12 January
Mini talks
This popular format allows any of our members to speak for five or ten minutes about
some aspect of their work, or particular projects, which they feel would be of interest
to the audience.
2 February
Unfortunately tonights meeting has been cancelled as Janet
Williams has decided, with great regret, that she will not be able to make it tonight
to speak to the YAWA due to the weather conditions.
2
March
Helen Douglas, book artist and publisher
Dr Helen Douglas has been at the forefront of artists’ book making and publishing
since establishing Weproductions with Telfer Stokes in the early 1970s. In this
talk she will give an overview of her publications, discussing approaches to book
making and the importance of visual narrative in her work.
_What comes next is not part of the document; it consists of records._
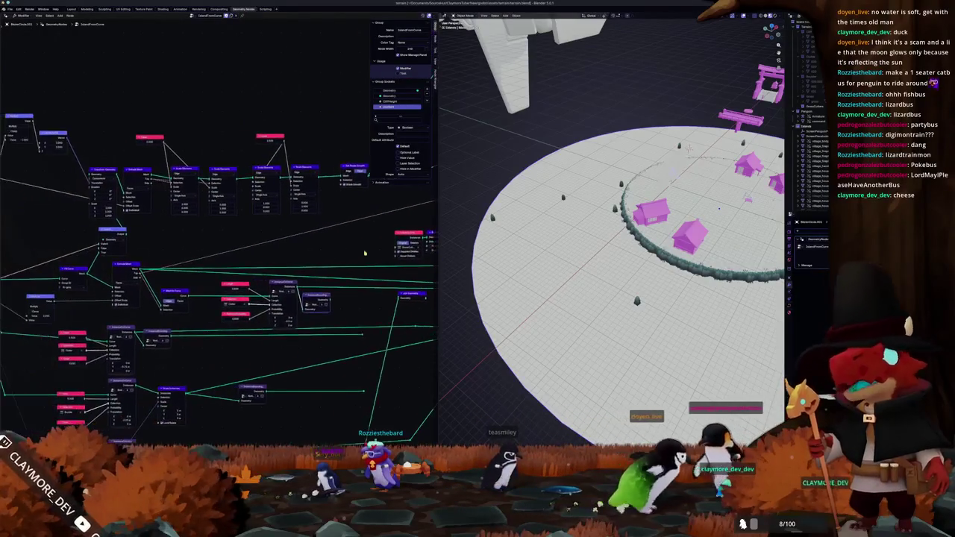
{"action": "middle_click_drag", "start_coordinate": [597, 224], "coordinate": [720, 27]}
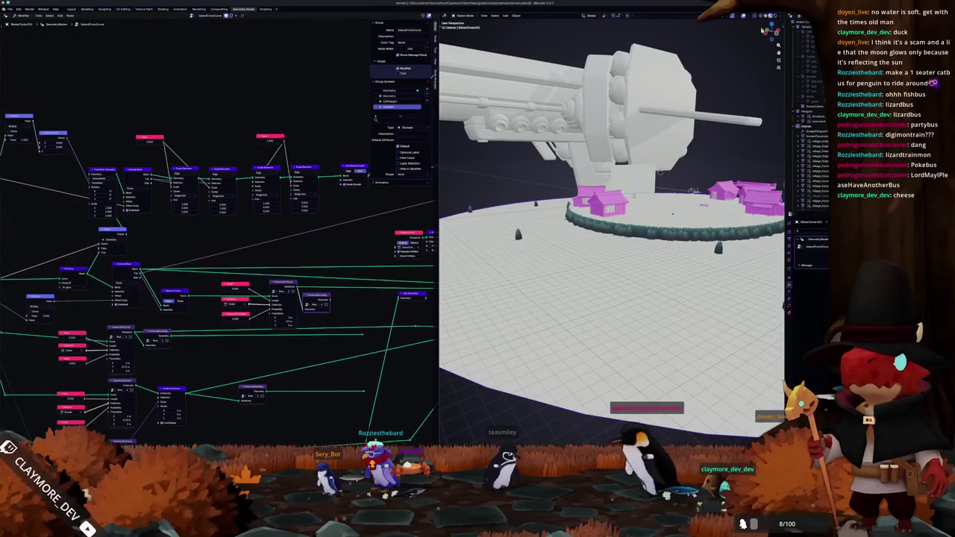
{"action": "key", "text": "alt+z"}
{"action": "middle_click_drag", "start_coordinate": [567, 149], "coordinate": [529, 260]}
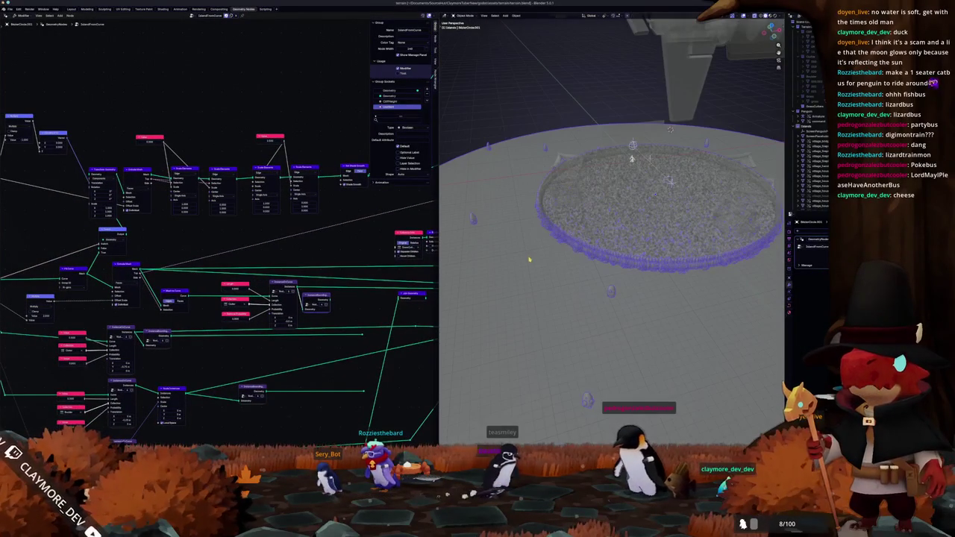
Step: Change the Value node feeding Scale Elements from 2.500 to 2.000
{"action": "middle_click_drag", "start_coordinate": [26, 228], "coordinate": [135, 288]}
{"action": "scroll", "coordinate": [135, 288], "scroll_direction": "up", "scroll_amount": 1}
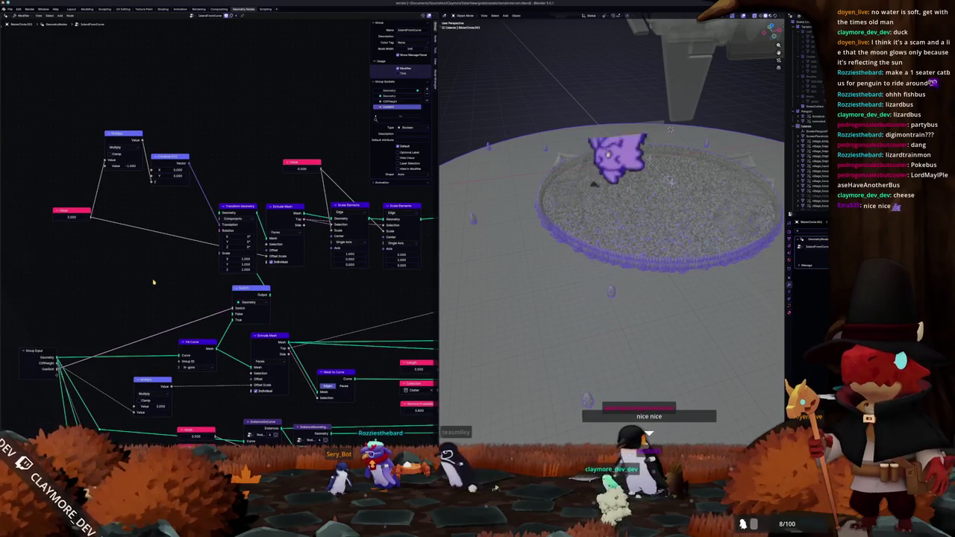
{"action": "scroll", "coordinate": [154, 282], "scroll_direction": "up", "scroll_amount": 1}
{"action": "scroll", "coordinate": [146, 294], "scroll_direction": "up", "scroll_amount": 1}
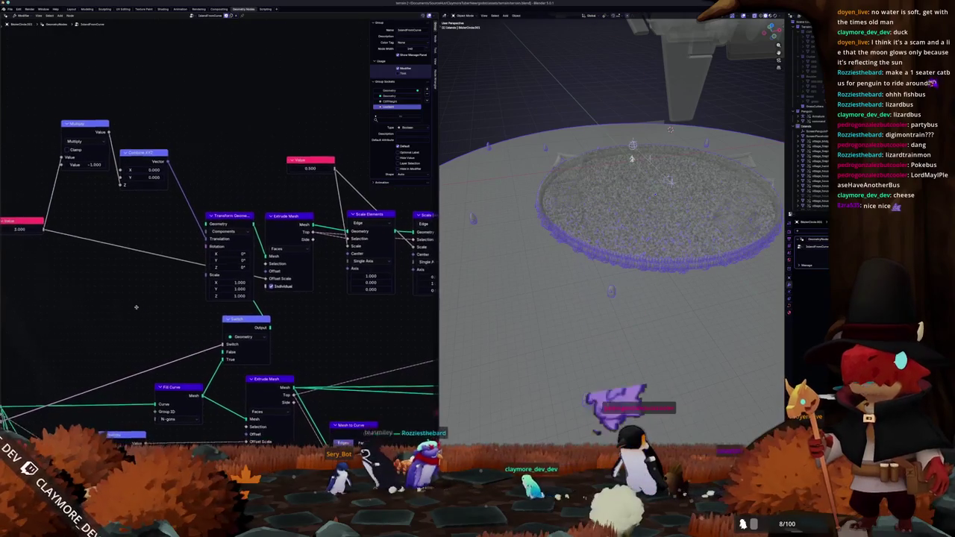
{"action": "scroll", "coordinate": [139, 303], "scroll_direction": "down", "scroll_amount": 1}
{"action": "middle_click_drag", "start_coordinate": [149, 295], "coordinate": [179, 264]}
{"action": "scroll", "coordinate": [192, 265], "scroll_direction": "up", "scroll_amount": 1, "text": "shift"}
{"action": "left_click_drag", "start_coordinate": [241, 231], "coordinate": [241, 230]}
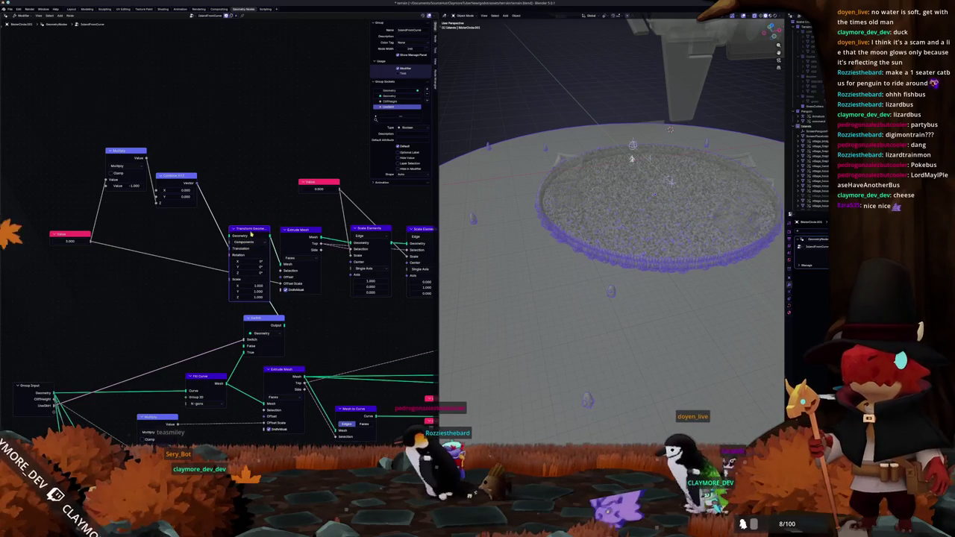
{"action": "middle_click_drag", "start_coordinate": [251, 226], "coordinate": [49, 234]}
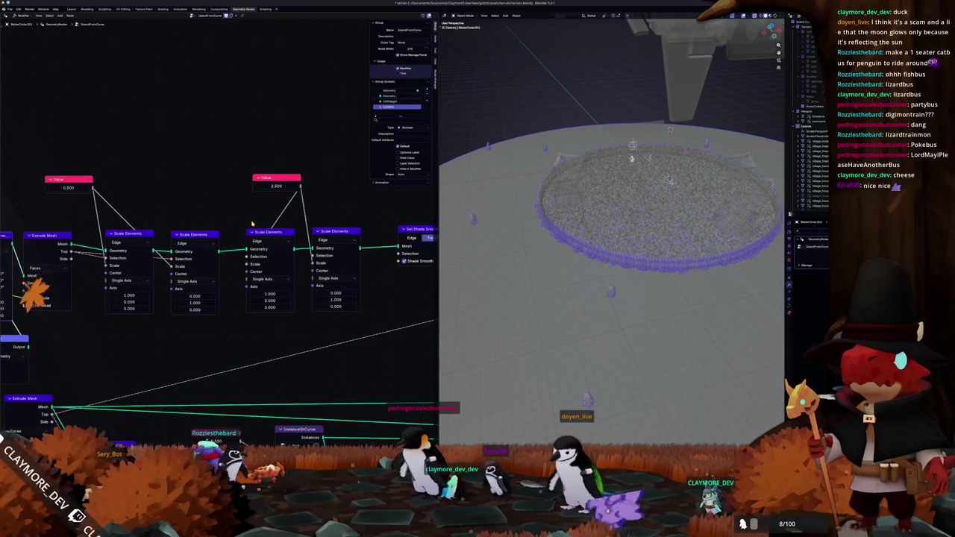
{"action": "scroll", "coordinate": [571, 262], "scroll_direction": "down", "scroll_amount": 3}
{"action": "mouse_move", "coordinate": [538, 277]}
{"action": "middle_mouse_down"}
{"action": "mouse_move", "coordinate": [526, 247]}
{"action": "mouse_move", "coordinate": [520, 254]}
{"action": "middle_mouse_up"}
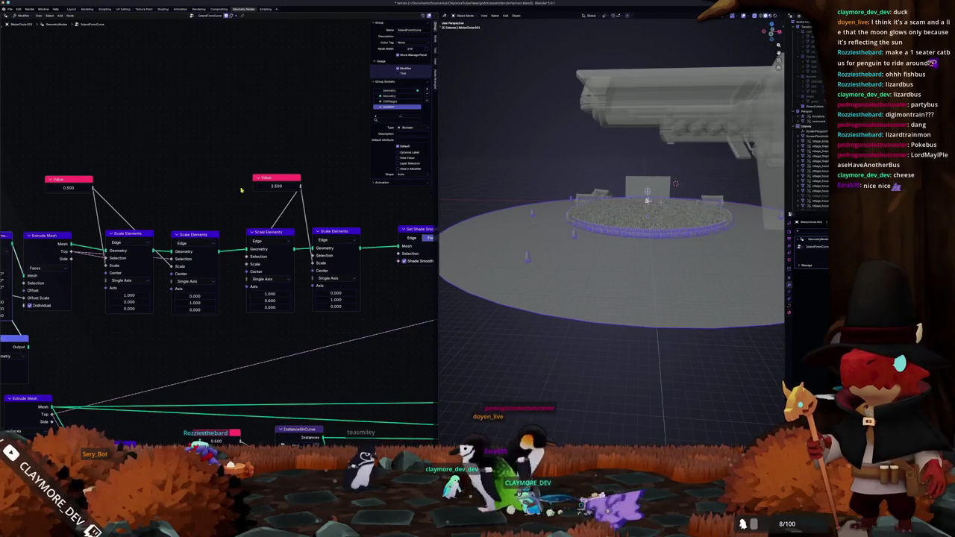
{"action": "key", "text": "Return"}
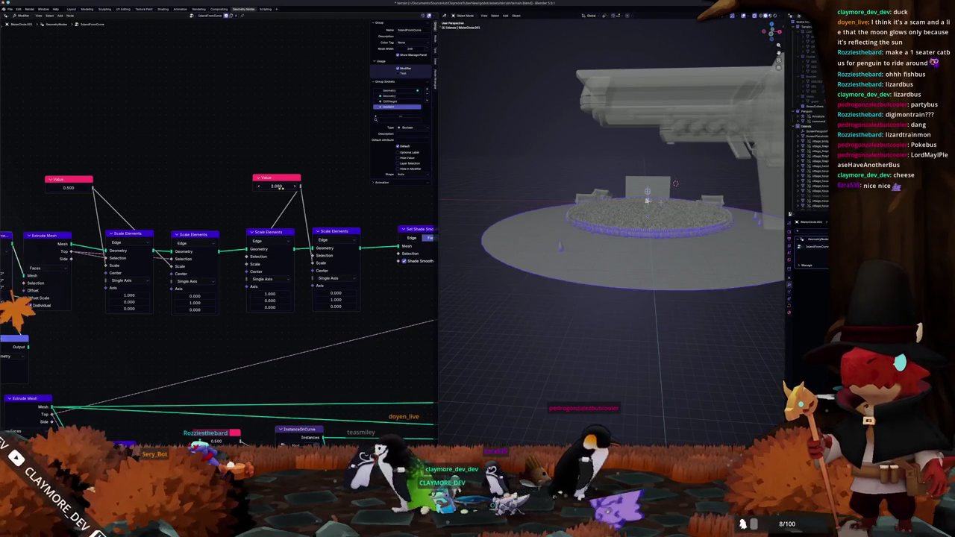
{"action": "scroll", "coordinate": [675, 183], "scroll_direction": "up", "scroll_amount": 3}
{"action": "mouse_move", "coordinate": [676, 184]}
{"action": "middle_mouse_down"}
{"action": "mouse_move", "coordinate": [482, 219]}
{"action": "mouse_move", "coordinate": [486, 202]}
{"action": "middle_mouse_up"}
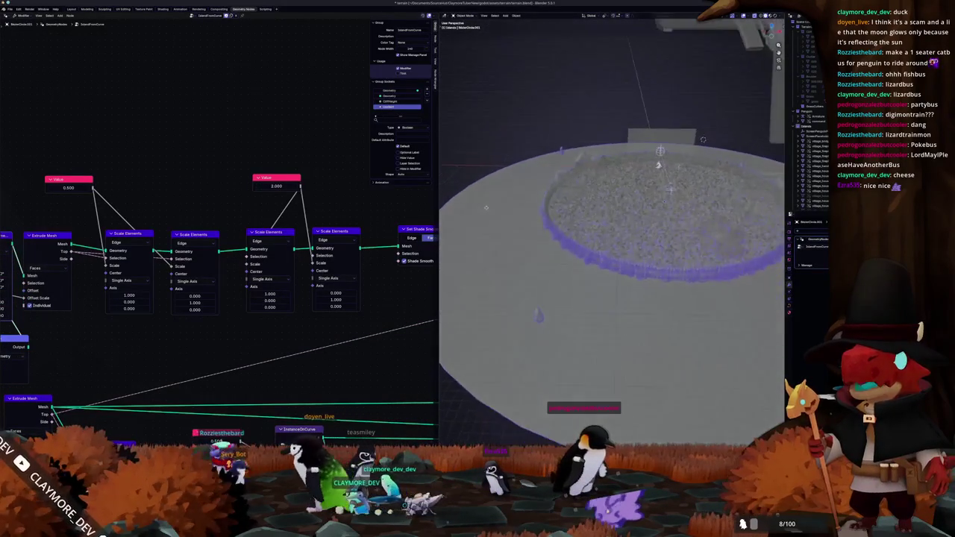
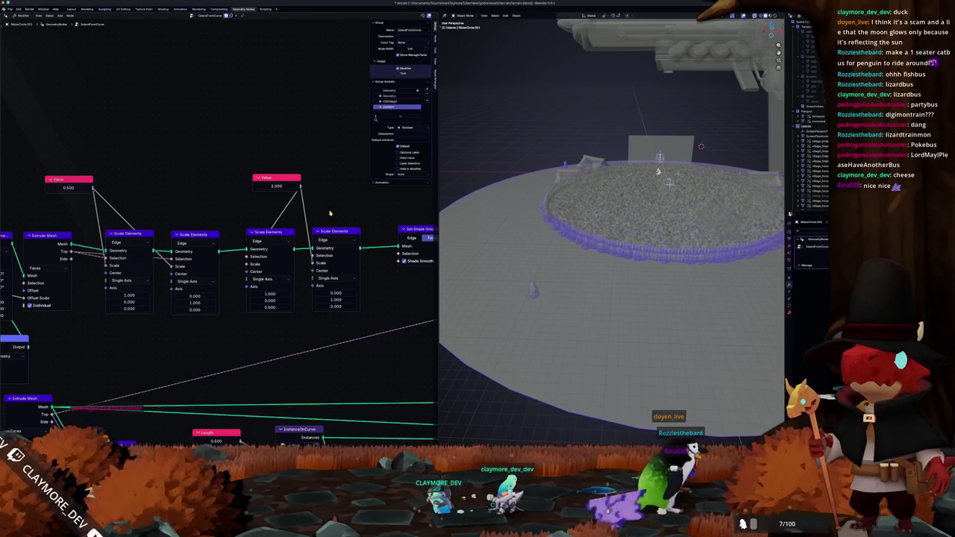
Step: Apply the object's scale with Ctrl+A > Scale
{"action": "key", "text": "ctrl+a"}
{"action": "left_click", "coordinate": [538, 247]}
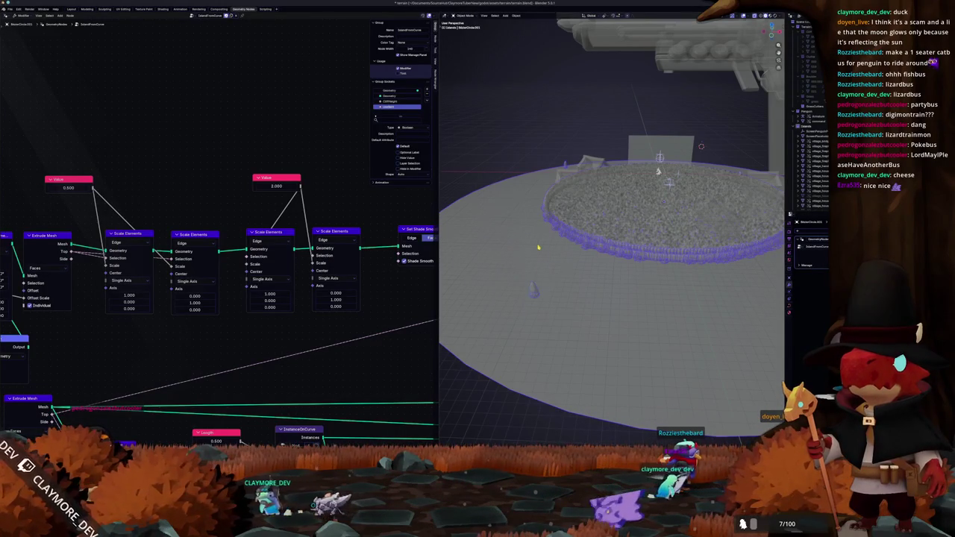
{"action": "middle_click_drag", "start_coordinate": [537, 250], "coordinate": [536, 261]}
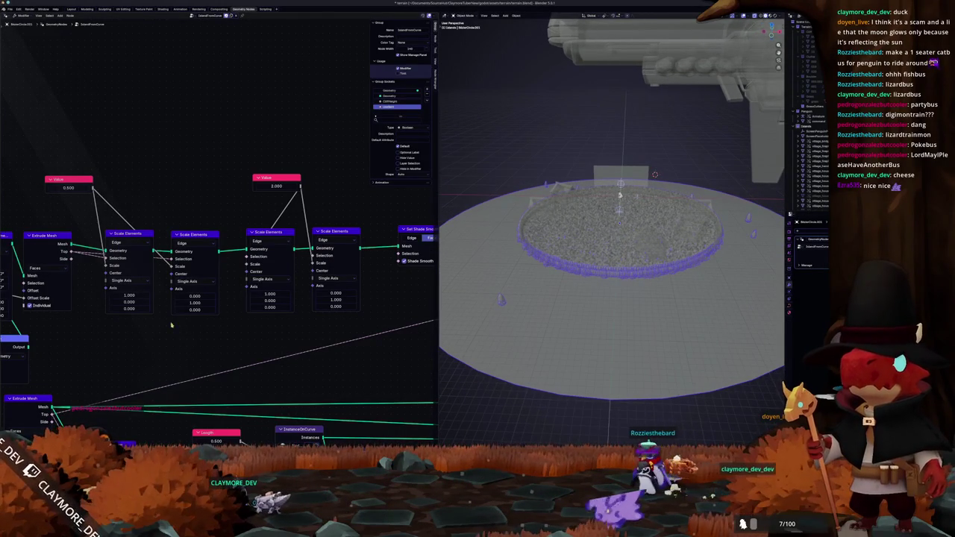
{"action": "middle_click_drag", "start_coordinate": [173, 322], "coordinate": [178, 328]}
Step: Search 'sc' and add a Vector Math Scale node beside the Scale Elements nodes
{"action": "left_click", "coordinate": [135, 243]}
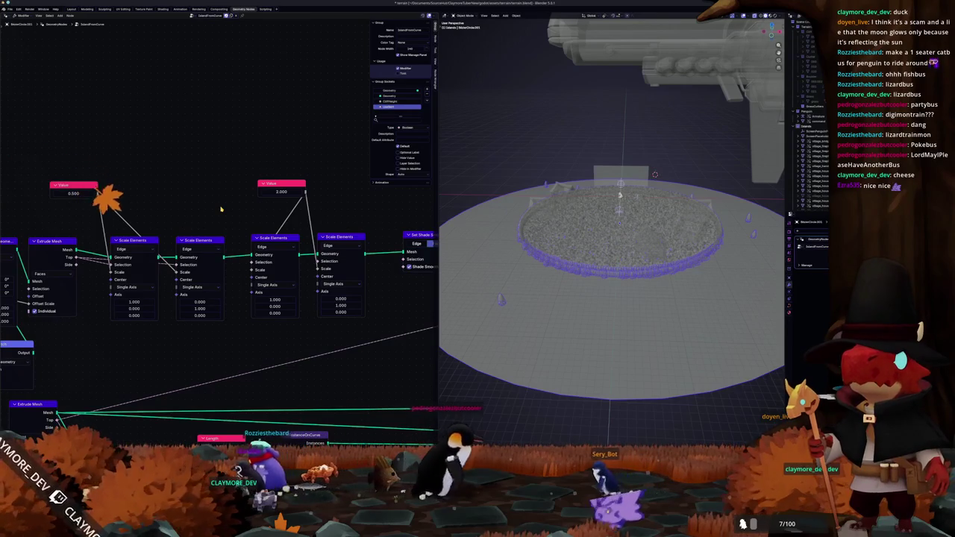
{"action": "key", "text": "shift+a"}
{"action": "type", "text": "ins"}
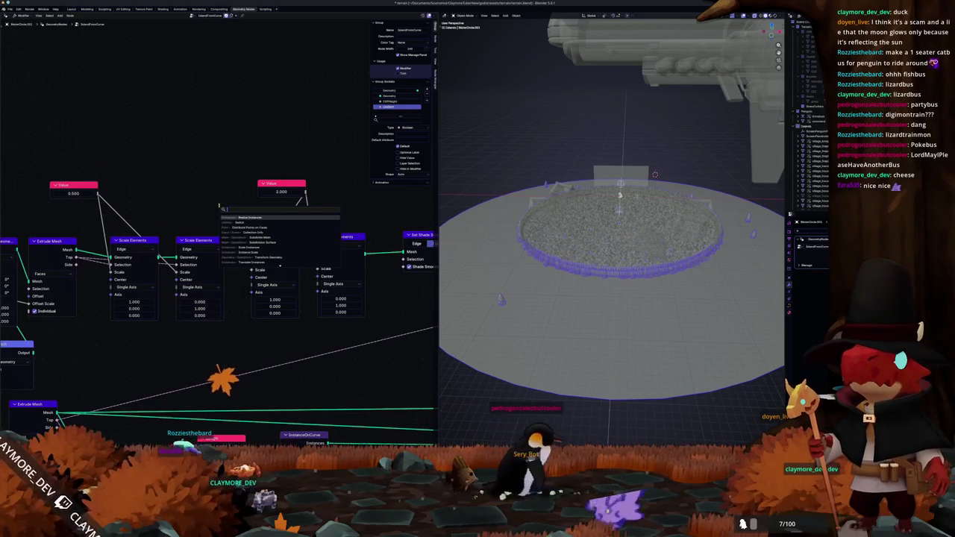
{"action": "key", "text": "BackSpace"}
{"action": "key", "text": "BackSpace"}
{"action": "key", "text": "BackSpace"}
{"action": "type", "text": "g"}
{"action": "key", "text": "BackSpace"}
{"action": "type", "text": "sca"}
Her books, primarily visual with embodied texts, engage with
book structures, photography and printing to develop visual narrative and poetry.
Encouraging new ways of reading, her work engages with the book as a place for contemplation
and visual beauty. Published by Nexus Press, Atlanta, Pocketbooks, Edinburgh and
Weproductions, Yarrow, her book works are widely distributed and exhibited in Europe
and the US and have contributed to the developing genre of Book Art. Helen Douglas
lives and works in Scotland and teaches on the MA Book Arts course at Camberwell,
The University of the Arts in London
6 April
David Pearl
David Pearl is a Canadian artist and has been working from a base in Wales for the
last 25 years. His work is principally site specific for architecture and the public
space. The work is often collaborative, frequently involving his partner Amber Hiscott
as well as engineers, poets and landscape architects. He is currently working with
the City of Toronto as artist on the design team for a new park on a semi industrial
site in the city.
11 May
Paul Young, ceramics
Paul Young was introduced to early English slipware on a college visit to the City
Museum, Stoke on Trent. It blew him away! The honesty, life and warmth of the pots
moved him deeply. Slipware is England’s oldest and liveliest form of pottery and
Paul’s work derives from this fine tradition. His range of slipware, including tableware
and figurative pieces, is influenced by folk art and decorated with birds, animals
and people.
1 June
Charles Morris
Charles Morris will talk about his unorthodox route into architecture. He will describe
the pain and pleasure he has derived from making buildings throughout the British
Isles, and why after more than 35 years, he is grateful for the past, and happy
and hopeful for the time being.
6 July
Visit to Markenfield Hall
*
Markenfield Hall is a moated 14th century mediaeval house, 3 miles south of Ripon. Built around 1310 for the Markenfield family, it witnessed the invasion of the Scots
in 1317, and the Rising of the North in 1569. As a punishment for the Rising, Queen
Elizabeth seized the Hall, and it became the working farm which it still is today.
It is a Grade 1 listed building, but is rarely open.
7 September
Simon Lawrence, private press printer
Simon Lawrence runs his Fleece Press from a rural barn on the pretty side of Barnsley
and specialises in printing and publishing books about wood-engravers and printmakers,
as well as miniature books. Most of his 65 or 70 books in the past 29 years have
been hand-printed in a painfully slow manner; all display love and care in their
production.
5 October
Lucy Goffin, textile artist
Lucy Goffin's work is constructed by piecing together fine textured fabrics, richly
coloured or sometimes understated and subtle. With a strong sculptural interest
and a sense for intricate detail, many stitched, layered and applied methods are
used in the construction of her work. Her repertoire includes large works for public
spaces, jackets and waistcoats commissioned by individuals, pictures and smaller
works.
2 November
Gavin Stamp, architectural historian
Yorkshire Museum, Museum Gardens, York In association with York Museums Trust
The Art of Death: Memorial and cemetery architecture of the Great War.
Gavin Stamp, well known architectural historian and writer, will discuss the cemeteries
and memorials of the Great War with an emphasis on their sculpture and garden design
as well as architecture.
7 December
Ben Arnup, ceramics
For the past twenty years, Ben has been producing slab-constructed, stoneware ceramics
that play with the viewers’ perception of space - trompe l’œil. Benefiting from
an Arts Council Grant, during 2008 Ben has undertaken research into distressed clay
techniques. This has resulted in entirely new methods of working, and the development
of more organic, natural forms that result from clay being taken to its limits whilst
still retaining physical integrity.
The talk will be preceded by a brief AGM and followed by our seasonal celebrations.